** The input follows **

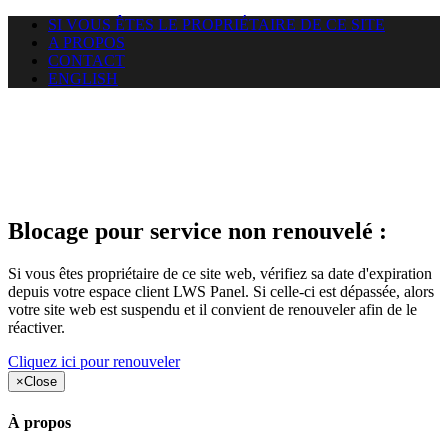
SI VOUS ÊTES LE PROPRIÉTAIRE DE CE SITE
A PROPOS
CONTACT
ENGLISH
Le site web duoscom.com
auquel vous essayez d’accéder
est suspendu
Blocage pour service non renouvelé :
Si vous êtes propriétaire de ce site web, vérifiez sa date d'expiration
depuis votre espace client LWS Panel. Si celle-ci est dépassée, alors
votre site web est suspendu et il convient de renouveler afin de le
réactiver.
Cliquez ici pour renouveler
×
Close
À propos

** End of The input **
** The input follows **

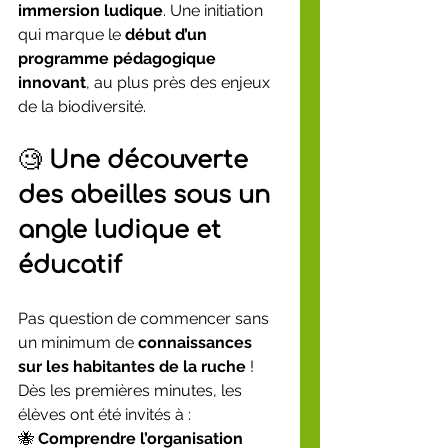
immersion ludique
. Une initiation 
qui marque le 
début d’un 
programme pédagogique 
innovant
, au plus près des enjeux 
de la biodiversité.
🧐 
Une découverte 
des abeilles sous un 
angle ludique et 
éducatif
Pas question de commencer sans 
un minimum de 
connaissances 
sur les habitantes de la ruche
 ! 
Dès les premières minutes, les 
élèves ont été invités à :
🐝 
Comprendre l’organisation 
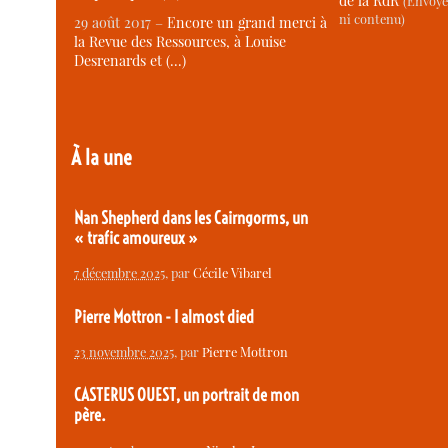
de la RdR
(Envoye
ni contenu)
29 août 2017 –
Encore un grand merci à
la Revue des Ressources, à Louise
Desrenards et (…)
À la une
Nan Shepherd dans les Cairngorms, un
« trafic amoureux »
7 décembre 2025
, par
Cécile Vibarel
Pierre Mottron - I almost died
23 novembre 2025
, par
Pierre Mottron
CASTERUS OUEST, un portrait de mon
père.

** End of The input **

Requirement — Each line above that has the word "suspendu" must be copied.

Answer space —
est suspendu
votre site web est suspendu et il convient de renouveler afin de le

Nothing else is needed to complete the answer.